+++ Given information

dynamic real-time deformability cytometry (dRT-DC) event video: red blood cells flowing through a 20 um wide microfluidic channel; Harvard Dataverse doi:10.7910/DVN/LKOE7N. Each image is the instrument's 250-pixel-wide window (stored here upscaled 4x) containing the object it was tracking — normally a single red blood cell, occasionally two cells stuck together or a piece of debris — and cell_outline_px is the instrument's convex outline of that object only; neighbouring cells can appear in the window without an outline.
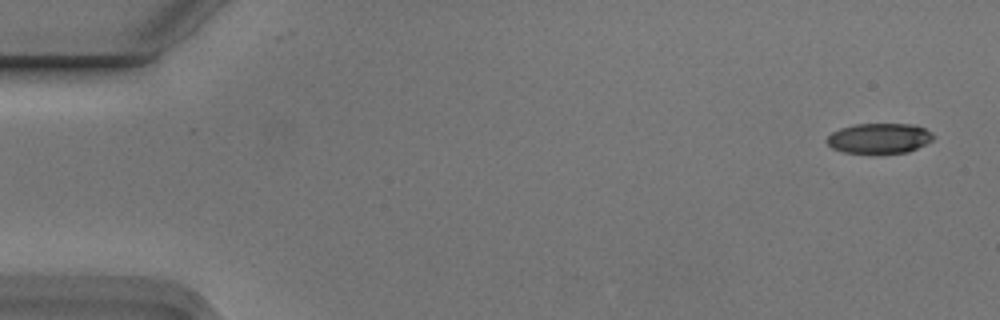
{"species": "Egyptian fruit bat (a non-hibernating species)", "species_latin": "Rousettus aegyptiacus", "temperature_condition": "cold", "stored_images_in_passage": 5, "camera_frame_rate_fps": 3000, "um_per_image_px": 0.085, "animal": {"sex": "male"}, "frame": {"image": 1, "passage_image": 1, "time_ms": 0.0, "image_size_px": [1000, 320], "cell_outline_px": [[936, 136], [932, 140], [908, 152], [844, 152], [832, 148], [824, 140], [832, 132], [840, 128], [856, 124], [912, 124], [924, 128], [932, 132]], "centroid_in_image_um": [74.73, 11.73], "position_along_channel_um": 10.3, "area_um2": 18.5}}
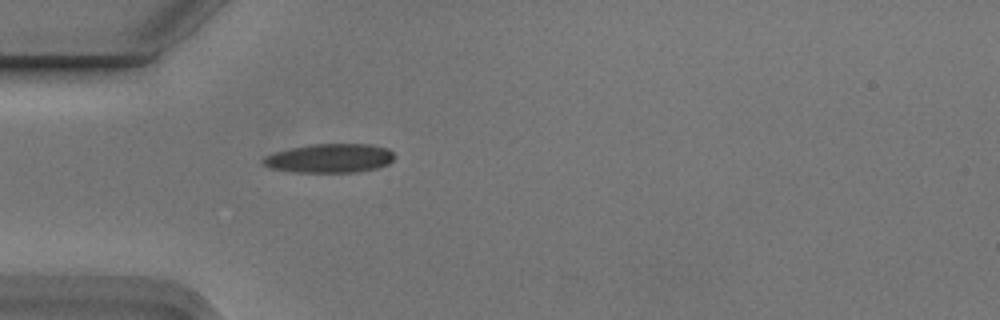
{"frame": {"image": 2, "passage_image": 5, "time_ms": 1.333, "image_size_px": [1000, 320], "cell_outline_px": [[396, 156], [388, 164], [376, 168], [356, 172], [296, 172], [268, 168], [264, 164], [264, 160], [268, 156], [276, 152], [292, 148], [312, 144], [372, 144], [388, 148]], "centroid_in_image_um": [28.09, 13.45], "position_along_channel_um": 56.9, "area_um2": 21.96}}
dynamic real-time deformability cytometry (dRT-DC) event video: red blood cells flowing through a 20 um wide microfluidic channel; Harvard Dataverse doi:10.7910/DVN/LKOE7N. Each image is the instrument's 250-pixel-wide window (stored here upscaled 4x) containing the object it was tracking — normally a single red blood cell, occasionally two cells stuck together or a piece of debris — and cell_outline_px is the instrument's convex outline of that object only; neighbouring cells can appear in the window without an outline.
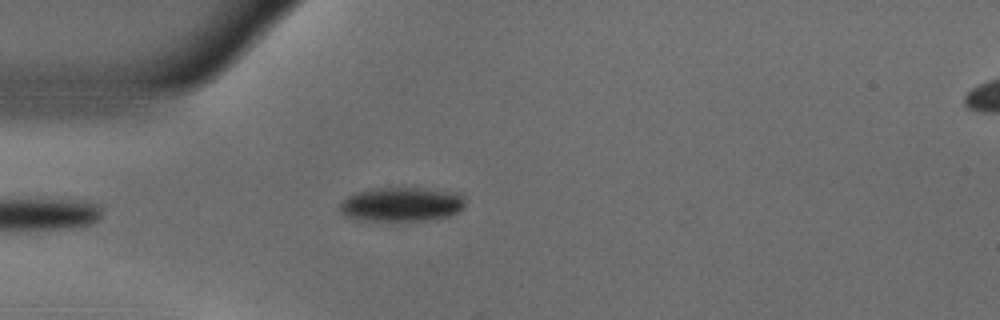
{"species": "common noctule bat (a hibernating species)", "species_latin": "Nyctalus noctula", "temperature_condition": "warm", "stored_images_in_passage": 18, "camera_frame_rate_fps": 3000, "um_per_image_px": 0.085, "animal": {"sex": "male", "body_mass_g": 18.8}, "frame": {"image": 1, "passage_image": 1, "time_ms": 0.0, "image_size_px": [1000, 320], "cell_outline_px": [[464, 208], [448, 216], [428, 220], [356, 220], [344, 216], [340, 212], [340, 204], [348, 196], [356, 192], [372, 188], [428, 188], [460, 192], [464, 196]], "centroid_in_image_um": [34.14, 17.35], "position_along_channel_um": 50.9, "area_um2": 25.2}}
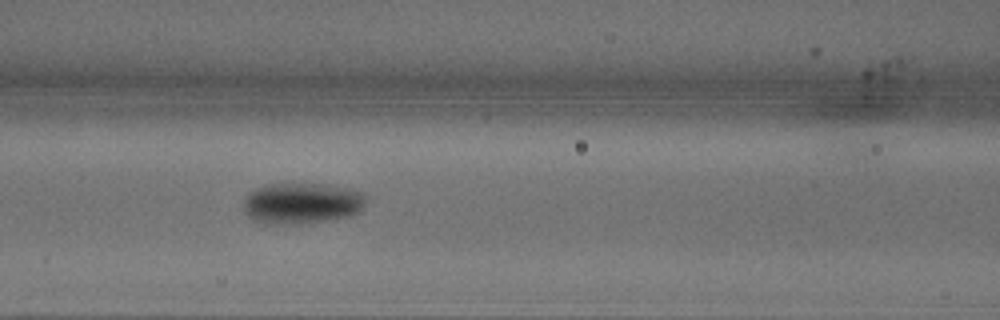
{"frame": {"image": 2, "passage_image": 9, "time_ms": 2.667, "image_size_px": [1000, 320], "cell_outline_px": [[364, 204], [356, 212], [348, 216], [328, 220], [292, 224], [272, 224], [252, 220], [244, 212], [244, 200], [256, 188], [268, 184], [320, 184], [352, 188], [364, 192]], "centroid_in_image_um": [25.64, 17.27], "position_along_channel_um": 141.0, "area_um2": 29.02}}
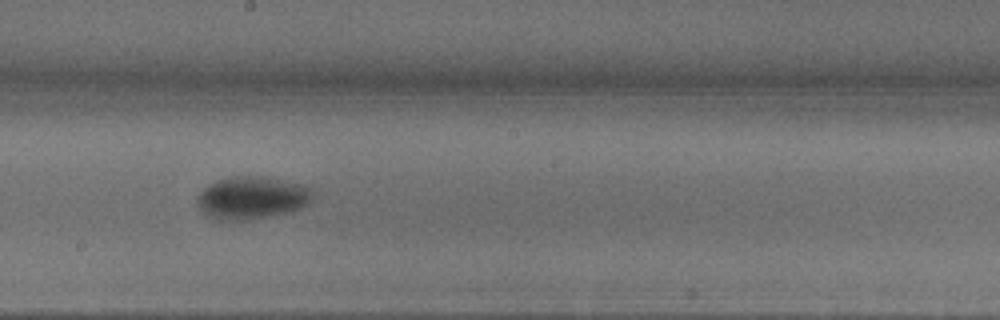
{"frame": {"image": 3, "passage_image": 16, "time_ms": 5.0, "image_size_px": [1000, 320], "cell_outline_px": [[312, 196], [308, 204], [300, 208], [288, 212], [248, 220], [220, 220], [208, 216], [200, 208], [196, 200], [196, 196], [208, 184], [216, 180], [236, 176], [260, 176], [304, 184], [312, 188]], "centroid_in_image_um": [21.4, 16.8], "position_along_channel_um": 226.8, "area_um2": 28.67}}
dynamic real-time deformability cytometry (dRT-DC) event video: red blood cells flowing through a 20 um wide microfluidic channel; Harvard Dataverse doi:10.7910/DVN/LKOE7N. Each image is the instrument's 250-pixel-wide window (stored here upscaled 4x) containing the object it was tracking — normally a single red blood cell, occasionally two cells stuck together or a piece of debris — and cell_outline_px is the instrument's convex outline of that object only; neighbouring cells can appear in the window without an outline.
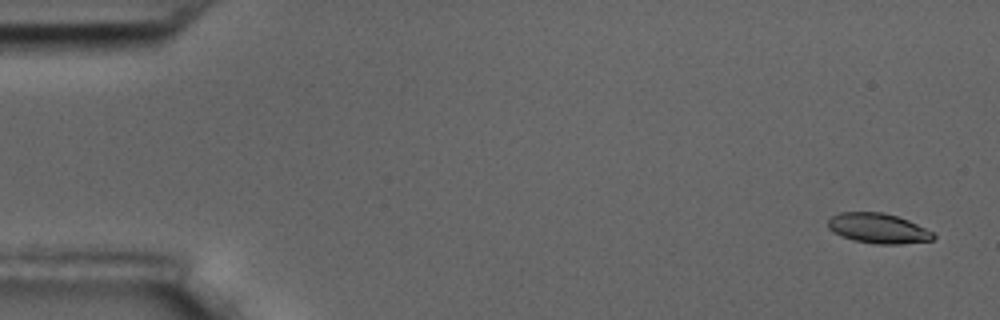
{"species": "common noctule bat (a hibernating species)", "species_latin": "Nyctalus noctula", "temperature_condition": "room temperature", "stored_images_in_passage": 5, "camera_frame_rate_fps": 3000, "um_per_image_px": 0.085, "animal": {"sex": "male", "body_mass_g": 17.5, "forearm_length_mm": 52.3}, "frame": {"image": 1, "passage_image": 1, "time_ms": 0.0, "image_size_px": [1000, 320], "cell_outline_px": [[936, 236], [932, 240], [900, 244], [872, 244], [852, 240], [840, 236], [832, 232], [828, 228], [828, 220], [832, 216], [840, 212], [884, 212], [908, 220], [932, 232]], "centroid_in_image_um": [74.6, 19.41], "position_along_channel_um": 10.4, "area_um2": 18.5}}
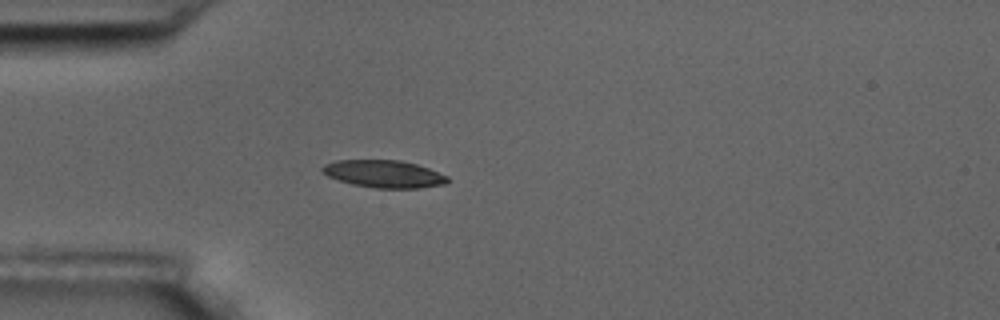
{"frame": {"image": 2, "passage_image": 5, "time_ms": 4.667, "image_size_px": [1000, 320], "cell_outline_px": [[448, 180], [444, 184], [416, 188], [376, 188], [352, 184], [328, 176], [320, 168], [324, 164], [336, 160], [400, 160], [416, 164], [428, 168], [448, 176]], "centroid_in_image_um": [32.62, 14.77], "position_along_channel_um": 52.4, "area_um2": 19.83}}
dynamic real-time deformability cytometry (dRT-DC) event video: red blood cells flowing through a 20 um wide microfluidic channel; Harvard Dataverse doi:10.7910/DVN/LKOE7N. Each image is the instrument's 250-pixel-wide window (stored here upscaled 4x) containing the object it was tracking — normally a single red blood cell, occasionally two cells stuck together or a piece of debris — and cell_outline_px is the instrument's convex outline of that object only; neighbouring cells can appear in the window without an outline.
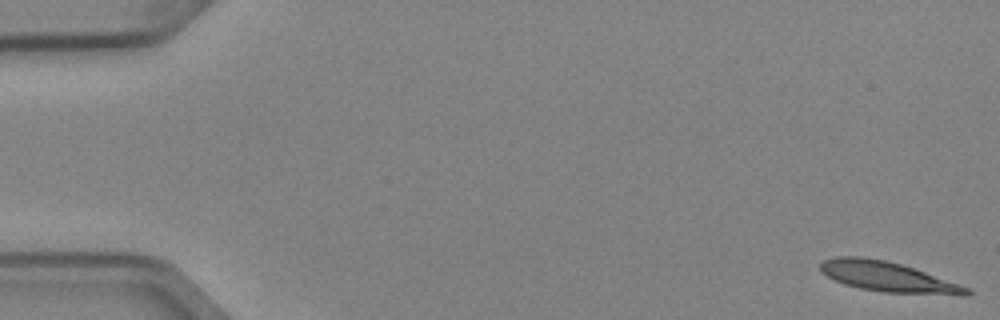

++++++

### [Exercise task]
Copy every line above word for word and exclude the pictures.

### [The solution]
dynamic real-time deformability cytometry (dRT-DC) event video: red blood cells flowing through a 20 um wide microfluidic channel; Harvard Dataverse doi:10.7910/DVN/LKOE7N. Each image is the instrument's 250-pixel-wide window (stored here upscaled 4x) containing the object it was tracking — normally a single red blood cell, occasionally two cells stuck together or a piece of debris — and cell_outline_px is the instrument's convex outline of that object only; neighbouring cells can appear in the window without an outline.
{"species": "Egyptian fruit bat (a non-hibernating species)", "species_latin": "Rousettus aegyptiacus", "temperature_condition": "cold", "stored_images_in_passage": 5, "camera_frame_rate_fps": 3000, "um_per_image_px": 0.085, "animal": {"sex": "male"}, "frame": {"image": 1, "passage_image": 1, "time_ms": 0.0, "image_size_px": [1000, 320], "cell_outline_px": [[936, 136], [932, 140], [908, 152], [844, 152], [832, 148], [824, 140], [832, 132], [840, 128], [856, 124], [912, 124], [924, 128], [932, 132]], "centroid_in_image_um": [74.73, 11.73], "position_along_channel_um": 10.3, "area_um2": 18.5}}
{"frame": {"image": 2, "passage_image": 5, "time_ms": 1.333, "image_size_px": [1000, 320], "cell_outline_px": [[396, 156], [388, 164], [376, 168], [356, 172], [296, 172], [268, 168], [264, 164], [264, 160], [268, 156], [276, 152], [292, 148], [312, 144], [372, 144], [388, 148]], "centroid_in_image_um": [28.09, 13.45], "position_along_channel_um": 56.9, "area_um2": 21.96}}
dynamic real-time deformability cytometry (dRT-DC) event video: red blood cells flowing through a 20 um wide microfluidic channel; Harvard Dataverse doi:10.7910/DVN/LKOE7N. Each image is the instrument's 250-pixel-wide window (stored here upscaled 4x) containing the object it was tracking — normally a single red blood cell, occasionally two cells stuck together or a piece of debris — and cell_outline_px is the instrument's convex outline of that object only; neighbouring cells can appear in the window without an outline.
{"species": "common noctule bat (a hibernating species)", "species_latin": "Nyctalus noctula", "temperature_condition": "warm", "stored_images_in_passage": 18, "camera_frame_rate_fps": 3000, "um_per_image_px": 0.085, "animal": {"sex": "male", "body_mass_g": 18.8}, "frame": {"image": 1, "passage_image": 1, "time_ms": 0.0, "image_size_px": [1000, 320], "cell_outline_px": [[464, 208], [448, 216], [428, 220], [356, 220], [344, 216], [340, 212], [340, 204], [348, 196], [356, 192], [372, 188], [428, 188], [460, 192], [464, 196]], "centroid_in_image_um": [34.14, 17.35], "position_along_channel_um": 50.9, "area_um2": 25.2}}
{"frame": {"image": 2, "passage_image": 9, "time_ms": 2.667, "image_size_px": [1000, 320], "cell_outline_px": [[364, 204], [356, 212], [348, 216], [328, 220], [292, 224], [272, 224], [252, 220], [244, 212], [244, 200], [256, 188], [268, 184], [320, 184], [352, 188], [364, 192]], "centroid_in_image_um": [25.64, 17.27], "position_along_channel_um": 141.0, "area_um2": 29.02}}
{"frame": {"image": 3, "passage_image": 16, "time_ms": 5.0, "image_size_px": [1000, 320], "cell_outline_px": [[312, 196], [308, 204], [300, 208], [288, 212], [248, 220], [220, 220], [208, 216], [200, 208], [196, 200], [196, 196], [208, 184], [216, 180], [236, 176], [260, 176], [304, 184], [312, 188]], "centroid_in_image_um": [21.4, 16.8], "position_along_channel_um": 226.8, "area_um2": 28.67}}
dynamic real-time deformability cytometry (dRT-DC) event video: red blood cells flowing through a 20 um wide microfluidic channel; Harvard Dataverse doi:10.7910/DVN/LKOE7N. Each image is the instrument's 250-pixel-wide window (stored here upscaled 4x) containing the object it was tracking — normally a single red blood cell, occasionally two cells stuck together or a piece of debris — and cell_outline_px is the instrument's convex outline of that object only; neighbouring cells can appear in the window without an outline.
{"species": "common noctule bat (a hibernating species)", "species_latin": "Nyctalus noctula", "temperature_condition": "room temperature", "stored_images_in_passage": 5, "camera_frame_rate_fps": 3000, "um_per_image_px": 0.085, "animal": {"sex": "male", "body_mass_g": 17.5, "forearm_length_mm": 52.3}, "frame": {"image": 1, "passage_image": 1, "time_ms": 0.0, "image_size_px": [1000, 320], "cell_outline_px": [[936, 236], [932, 240], [900, 244], [872, 244], [852, 240], [840, 236], [832, 232], [828, 228], [828, 220], [832, 216], [840, 212], [884, 212], [908, 220], [932, 232]], "centroid_in_image_um": [74.6, 19.41], "position_along_channel_um": 10.4, "area_um2": 18.5}}
{"frame": {"image": 2, "passage_image": 5, "time_ms": 4.667, "image_size_px": [1000, 320], "cell_outline_px": [[448, 180], [444, 184], [416, 188], [376, 188], [352, 184], [328, 176], [320, 168], [324, 164], [336, 160], [400, 160], [416, 164], [428, 168], [448, 176]], "centroid_in_image_um": [32.62, 14.77], "position_along_channel_um": 52.4, "area_um2": 19.83}}
dynamic real-time deformability cytometry (dRT-DC) event video: red blood cells flowing through a 20 um wide microfluidic channel; Harvard Dataverse doi:10.7910/DVN/LKOE7N. Each image is the instrument's 250-pixel-wide window (stored here upscaled 4x) containing the object it was tracking — normally a single red blood cell, occasionally two cells stuck together or a piece of debris — and cell_outline_px is the instrument's convex outline of that object only; neighbouring cells can appear in the window without an outline.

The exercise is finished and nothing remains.